§ TEKS BACAAN:
BERTUAHPOS.COM (BPC), PEKANBARU – Koordinator Jaringan Kerja Penyelamat Hutan Riau (Jikalahari), Woro Supartinah mengatakan bahwa dalam suatu forum, APRIL telah menegaskan bahwa komitmen Sustainable Management Forest Policy atau SMFP yang diberlakukan perusahaan itu, akan dijalankan 30 perusahaan yang terafiliasi dengan APRIL.
Namun persoalannya, kata Woro, hingga saat ini, APRIL belum umumkan kepada publik ke 30 perusahaan itu. Dengan demikian Jikalahari menilai bahwa itikat keseriuan APRIL ingin menjalankan komitmen hutan secara keberlanjutan hanya sebatas alat dagang saja.
“Ketidaktransparan yang mereka lakukan lagi-lagi menunjukkan bahwa APRIL belum siap berubah,” katanya.
Dari hasil pantauan Jikalahari, sebanyak 37.365,22 hektar deforestasi terjadi di area konsesi APRIL sepanjang tahun 2013 sampai 2015. Dengan angka tertinggi, masih dipegang oleh PT Riau Andalan Pulp And Paper atau RAPP di belok Pulau Padang, Kabupaten Kepulauan Meranti Riau, yakni sebanyak 15.871 hektar. Pada 17 sampai 19 Oktober 2014, Jikalahari juga menemukan kembali penebangan hutan alam dan pengrusakan gambut dalam, di areal PT RAPP, di Desa Bagan Melibur.

(Entri set data)
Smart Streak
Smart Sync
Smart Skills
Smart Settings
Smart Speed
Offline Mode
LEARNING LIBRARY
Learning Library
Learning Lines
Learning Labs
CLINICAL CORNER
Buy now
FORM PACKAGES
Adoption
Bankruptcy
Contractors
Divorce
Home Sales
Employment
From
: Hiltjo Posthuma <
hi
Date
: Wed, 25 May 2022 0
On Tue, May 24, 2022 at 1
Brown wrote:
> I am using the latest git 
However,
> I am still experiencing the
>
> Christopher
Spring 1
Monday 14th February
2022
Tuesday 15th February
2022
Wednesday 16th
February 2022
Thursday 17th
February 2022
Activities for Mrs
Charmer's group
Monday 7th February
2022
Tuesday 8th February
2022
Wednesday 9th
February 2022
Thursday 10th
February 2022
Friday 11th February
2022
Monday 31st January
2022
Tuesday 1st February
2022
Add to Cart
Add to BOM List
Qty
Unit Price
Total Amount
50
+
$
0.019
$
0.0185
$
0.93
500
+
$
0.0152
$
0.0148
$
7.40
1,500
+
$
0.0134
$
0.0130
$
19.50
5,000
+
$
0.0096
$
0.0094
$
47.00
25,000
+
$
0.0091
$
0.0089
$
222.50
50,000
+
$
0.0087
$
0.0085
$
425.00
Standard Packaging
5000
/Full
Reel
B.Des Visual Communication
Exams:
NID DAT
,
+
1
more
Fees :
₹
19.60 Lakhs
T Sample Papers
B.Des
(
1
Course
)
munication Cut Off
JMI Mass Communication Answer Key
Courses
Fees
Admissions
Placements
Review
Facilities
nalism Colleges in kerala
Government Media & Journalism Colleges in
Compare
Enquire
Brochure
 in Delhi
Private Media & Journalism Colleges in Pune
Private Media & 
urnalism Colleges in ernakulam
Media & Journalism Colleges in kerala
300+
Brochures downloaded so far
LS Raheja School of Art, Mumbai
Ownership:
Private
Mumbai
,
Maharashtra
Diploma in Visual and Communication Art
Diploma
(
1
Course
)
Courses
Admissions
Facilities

§ TUGAS LATIHAN:
#1 Salin kembali baris-baris daftar dari baris pertama sampai dengan baris yang memuat "Activities for Mrs". Ganti "February" dengan "Februari", dan biarkan bagian lainnya tetap sama.
#2 Lanjutkan teks tentang deforestasi di area konsesi APRIL mulai dari kalimat terakhirnya.

§ JAWABAN TERSEDIA:
#1
Smart Streak
Smart Sync
Smart Skills
Smart Settings
Smart Speed
Offline Mode
LEARNING LIBRARY
Learning Library
Learning Lines
Learning Labs
CLINICAL CORNER
Buy now
FORM PACKAGES
Adoption
Bankruptcy
Contractors
Divorce
Home Sales
Employment
From
: Hiltjo Posthuma <
hi
Date
: Wed, 25 May 2022 0
On Tue, May 24, 2022 at 1
Brown wrote:
> I am using the latest git 
However,
> I am still experiencing the
>
> Christopher
Spring 1
Monday 14th Februari
2022
Tuesday 15th Februari
2022
Wednesday 16th
Februari 2022
Thursday 17th
Februari 2022
Activities for Mrs

#2
Padahal, kata Woro, salah satu poin dalam SMFP itu adalah pemenuhan terhadap aspek legal di Indonesia. Lagi-lagi, itu tidak tergambar dalam respon APRIL terkait produk hukum terbaru yang dikeluarkan Menteri Kehutanan Lingkungan Hidup nomor 12 tahun 2015, tentang pembangunan hutan tanaman industri. Prasyarat aturan itu berupa revisi RKUPHHK-HTI, tidak segera dilakukan oleh APRIL.
Sementara terkait soal pengelolaan gambut dalam APRIL sempat mendeklarasikan moratorium di area hutan dan lahan gambut. Namu dalam realitasnya perusahaan itu belum memasukkan dan mengacu pada PP 71 tahun 2014 tentang perlindungan dan pengelolaan ekosistem gambut. Hasil temuan Jikalahari, seluruh gambut di konsesi APRIl berada di atas hutan alam dan gambut dalam, telah dirusak untuk ditamani akasia.
Woro menyebutkan, alih-alih tunduk pada peraturan itu, APRIL malah menunjuk peat expert working grub atau kelompok kerja ahli gambut, untuk pengelolaan gambut, yang menunjukkan kelemahan perusahaan tersebut melindungi gambut dan ketidak percayaan terhadap regulasi di Indonesia. “Komitmen APRIL terhadap pemenuhan aspek legal masih kontraproduktif,” sambungnya. (Melba)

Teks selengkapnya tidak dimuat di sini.